The machine is configurable for different lengths, which makes it possible to work on different models of the payload fairing. Atlas payload fairings are available in 3 aforementioned lengths and Vulcan fairings will be available in 2 lengths (15.5 meters and 21.3 meters). Interstage adapters can be trimmed using the machine as well.
Machining station. A dedicated machine is used to lift and rotate the parts, allowing full access to make cutouts. CW Photo | Scott Francis
From here, the payload fairings move to a machining station where cutouts are made manually using diamond-tipped routers. The payload fairing is mounted on a movable jig that lowers, lifts and rotates the structure nearly 90 degrees in any direction. A surrounding operator platform allows technicians to stand comfortably with full access to perform cutouts. Mechanical templates and jigs are attached to the side of the fairing, and the cutter follows the path to make the necessary cuts by hand.
According to Darling, cutout configurations on the payload fairings change based on individual missions and payloads.
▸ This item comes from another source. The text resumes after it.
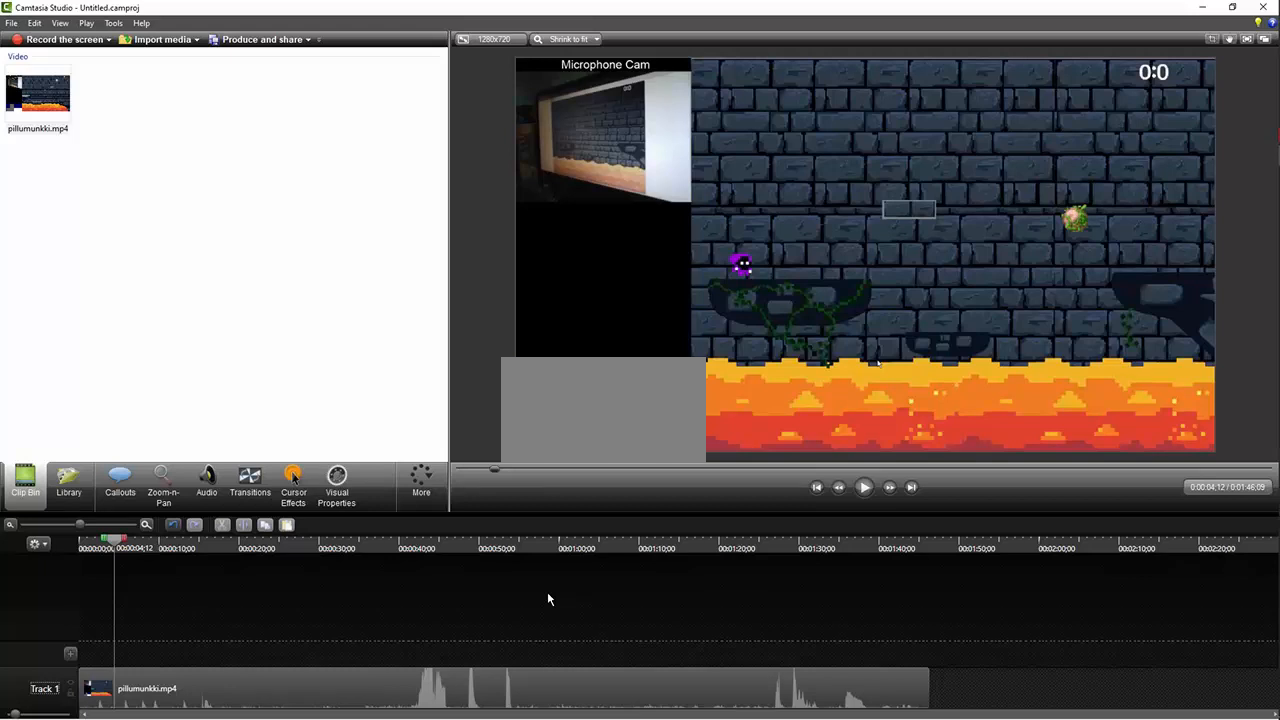
{"keys": ["right"], "events": []}
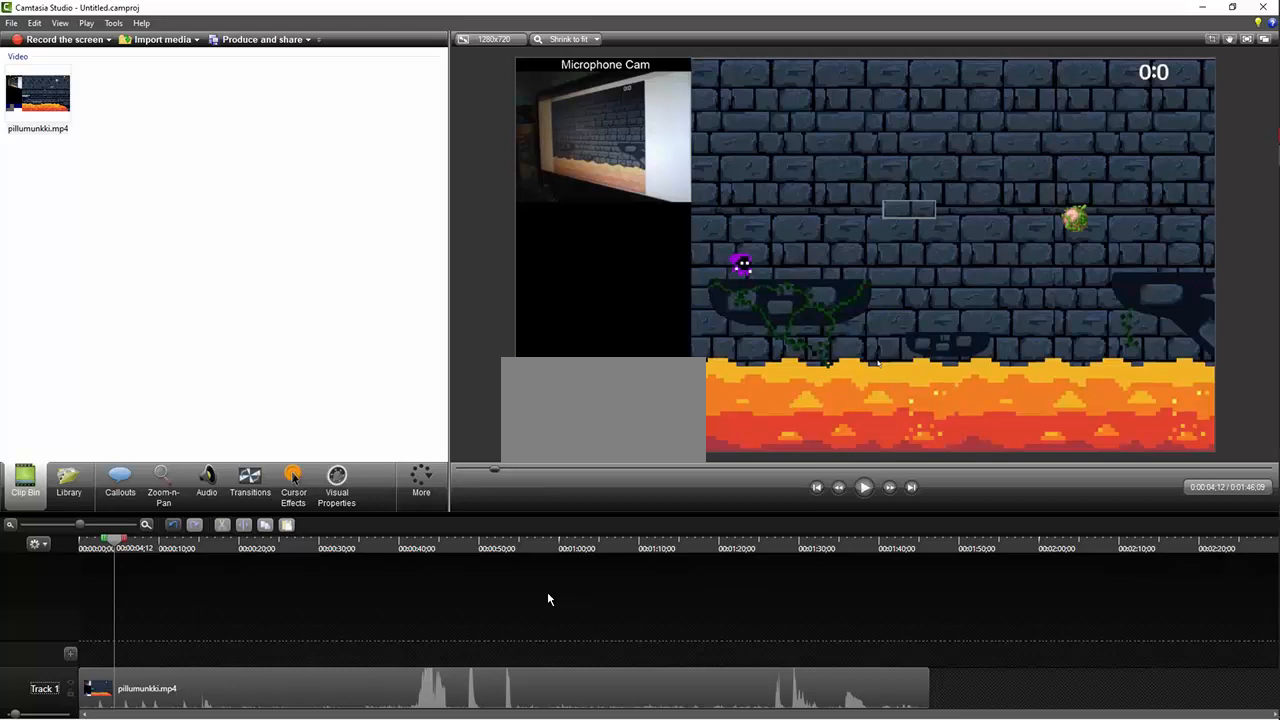
{"keys": ["right"], "events": []}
Because of the complexity of payload fairing customization, Darling says it’s easier and more efficient for RUAG Space to use hand machining to cut features, such as an access door, rather than develop and program an automated system. “You’d spend all of your time and money programming instead of actually getting work done,” he says.
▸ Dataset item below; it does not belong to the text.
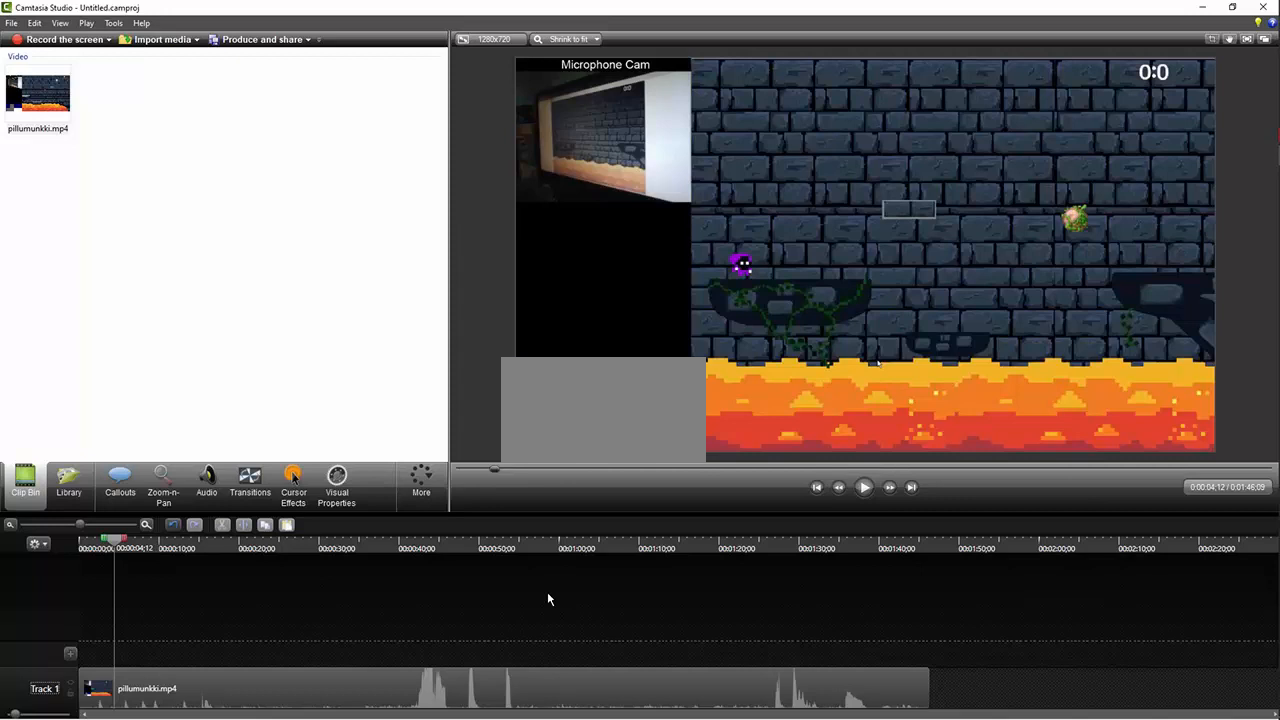
{"keys": ["right"], "events": []}
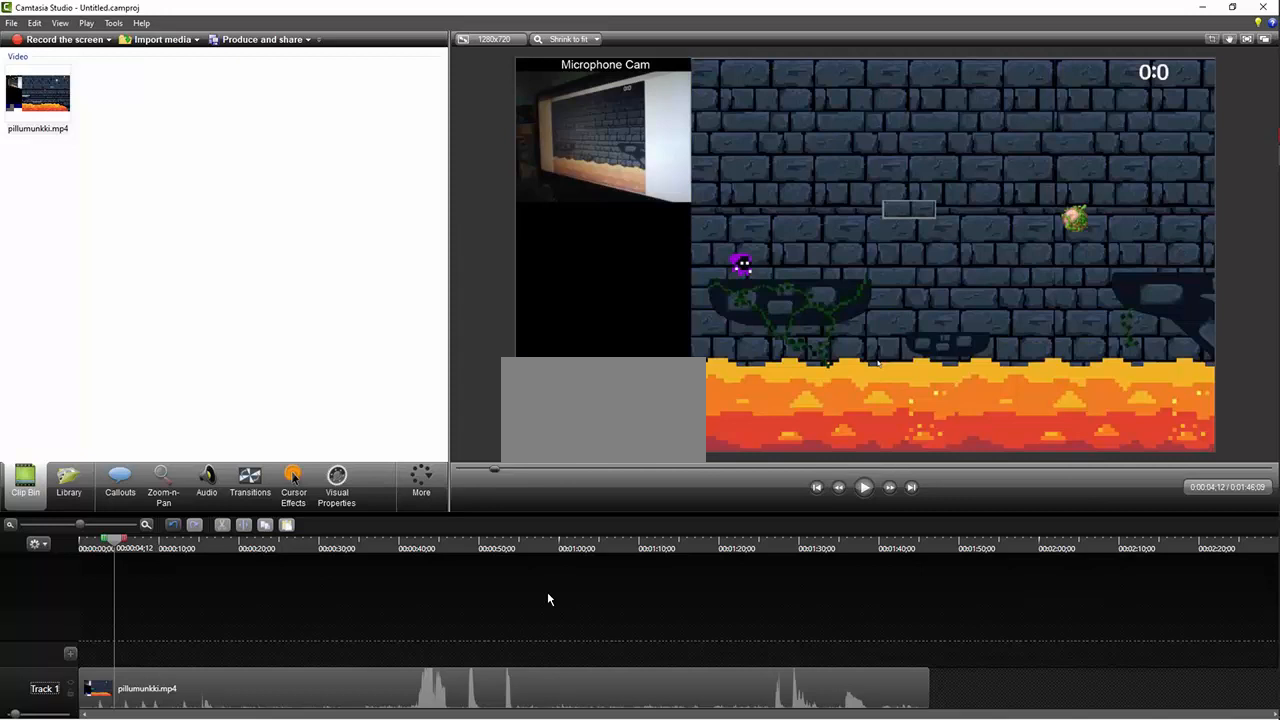
{"keys": ["right"], "events": []}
In the final step, completed fairings are painted with a special electrically conductive paint that dissipates static electricity during the launch.
Vertical integration station. After parts, such as this interstage adapter, are machined and painted, wiring harnesses and mission-specific hardware is added. CW Photo | Scott Francis
Once machined and painted, parts move to the vertical integration station, where technicians integrate environmental controls, ducts, tubing, wiring harnesses and mission-specific hardware. Decals are applied and the parts are ready to go. Learn more about RUAG Space’s OOA process here.
As rocket programs continue to evolve, so does RUAG Space’s approach to making its composite launcher parts. For example, the company is beginning to work with hot bonding for some of joints on Vulcan structures, rather than using a metallic joint with fasteners, contributing to weight savings and cutting down assembly time. RUAG Space is also looking ahead to work on Dynetics’ (Huntsville, Ala., U.S.) Universal Stage Adapter (USA) that will join the upper stage of NASA’s super heavy-lift Space Launch System (SLS) to the Orion crew module, an architecture that will be used for Artemis program missions to the moon. RUAG Space will manufacture the adapter’s 8.4-meter-diameter shells — much larger than the 5.4-meter-diameter Atlas payload fairing shells the company is currently producing, and made in four sections that will be hot bonded together.
With eight Atlas V flights coming this year, and the first launches of the Vulcan Centaur and the SLS planned for 2021, RUAG Space Decatur is in for some busy and exciting days ahead, indeed.